Page text:
Municipalities are already required to identify a diverse range and mix of housing options, establish targets for affordable ownership housing and rental housing, identify mechanisms to support housing choice, and align land use planning with applicable housing and homelessness plans under the Housing Services Act, 2011. The Proposed Amendments will add a requirement for municipalities to “address housing needs in accordance with provincial policy statements such as the Policy Statement: ‘Service Manager Housing and Homelessness Plans’” (the Homelessness Policy Statement). The Homelessness Policy Statement provides guidance and direction to Service Managers to support the development of local housing and homelessness plans, and while the policy statement is not new, the Growth Plan’s new requirement for municipalities to address housing needs in accordance with it emphasizes the role of municipalities in addressing homelessness and housing affordability in the province.

Major Transit Station Areas in Provincially Significant Employment Zones

May 2019 changes to the Growth Plan provided new policies allowing municipalities to convert land from employment to non-employment uses without provincial approval in certain circumstances in order to expedite bringing housing to market. To ensure certain employment areas are not converted without provincial involvement, Provincially Significant Employment Zones (PSEZ) were introduced. The proposed revision would allow conversions within PSEZs where the lands are also located in a delineated protected Major Transit Station Area (PMTSA), through the latter’s ministerial approval process. The Province has suggested that this could provide flexibility to municipalities by allowing them to consider a broader range of permitted uses within PMTSA that overlap with PSEZ.

Mineral Aggregate Operations

The proposed change to the Growth Plan regarding mineral aggregate operations would make it easier to establish new mineral aggregate operations outside of the Greenbelt but still within the GGH. Notably, the revision will remove the prohibition on new mineral aggregate operations, wayside pits and quarries from habitats of endangered species and threatened species within the Natural Heritage System. Blanket prohibitions on damage to habitats of endangered and threatened species that are subject to limited exception continue to exist through other legislation including the Endangered Species Act, 2007, but the Province’s removal of this consideration from the municipal planning process will arguably remove one barrier to development, assuming it has been satisfied elsewhere.

Growth Forecasts

With the requirement to ensure land is available for an increased horizon of 25 years, Hemson’s latest Technical Report forecasts growth out to 2051. The Ministry is considering amending the Growth Plan with one of three forecasts: a Reference Growth Forecast representing Hemson’s anticipated most likely future growth outlook, a High Growth Scenario, or a Low Growth Scenario. As part of the consultation, the Ministry is seeking feedback on the three growth scenarios.

The forecasts for 2041 in the proposed Schedule 3: Distribution of Population and Employment for the Greater Golden Horseshoe to 2041 remain the same with total growth forecasted for 2051 of close to 15 million people and 7 million jobs (based on the Reference Growth Forecast).

Proposed Amendment 1 would eliminate Schedule 7: Distribution of Population and Employment for the City of Barrie, City of Orillia and County of Simcoe to 2031, and require Simcoe County, through its next Municipal Comprehensive Review (MCR), to allocate growth forecasts in Schedule 3.

Record set:

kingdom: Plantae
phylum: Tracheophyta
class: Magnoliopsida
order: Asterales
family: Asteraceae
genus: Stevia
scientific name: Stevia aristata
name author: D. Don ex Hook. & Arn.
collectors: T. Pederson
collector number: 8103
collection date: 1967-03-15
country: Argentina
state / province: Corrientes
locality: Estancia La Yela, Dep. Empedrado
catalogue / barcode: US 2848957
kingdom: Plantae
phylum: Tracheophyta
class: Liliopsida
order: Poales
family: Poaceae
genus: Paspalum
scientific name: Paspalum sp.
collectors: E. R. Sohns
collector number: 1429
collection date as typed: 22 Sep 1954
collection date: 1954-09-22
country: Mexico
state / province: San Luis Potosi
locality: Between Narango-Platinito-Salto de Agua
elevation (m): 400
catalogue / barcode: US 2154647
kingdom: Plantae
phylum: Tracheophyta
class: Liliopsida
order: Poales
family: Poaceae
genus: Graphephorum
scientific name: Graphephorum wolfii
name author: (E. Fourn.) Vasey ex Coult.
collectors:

Task instructions:
a: Translate this sentence from the Growth Plan text into Spanish: "As part of the consultation, the Ministry is seeking feedback on the three growth scenarios."
b: Reproduce word for word the stretch of the Growth Plan text from "The proposed change" through "been satisfied elsewhere.".
c: Decide whether each statement agrees with the Growth Plan text. Answer yes or no for each and quote the words of the text that decide it.
(i) Hemson's latest Technical Report forecasts growth out to 2051.
(ii) Proposed Amendment 1 would eliminate Schedule 3.
(iii) The revision would keep the prohibition on new mineral aggregate operations in habitats of endangered species within the Natural Heritage System.

Task answers:
a: Como parte de la consulta, el Ministerio está solicitando comentarios sobre los tres escenarios de crecimiento.

b:
The proposed change to the Growth Plan regarding mineral aggregate operations would make it easier to establish new mineral aggregate operations outside of the Greenbelt but still within the GGH. Notably, the revision will remove the prohibition on new mineral aggregate operations, wayside pits and quarries from habitats of endangered species and threatened species within the Natural Heritage System. Blanket prohibitions on damage to habitats of endangered and threatened species that are subject to limited exception continue to exist through other legislation including the Endangered Species Act, 2007, but the Province’s removal of this consideration from the municipal planning process will arguably remove one barrier to development, assuming it has been satisfied elsewhere.

c:
(i) Yes: "Hemson’s latest Technical Report forecasts growth out to 2051"
(ii) No: "Proposed Amendment 1 would eliminate Schedule 7"
(iii) No: "the revision will remove the prohibition on new mineral aggregate operations"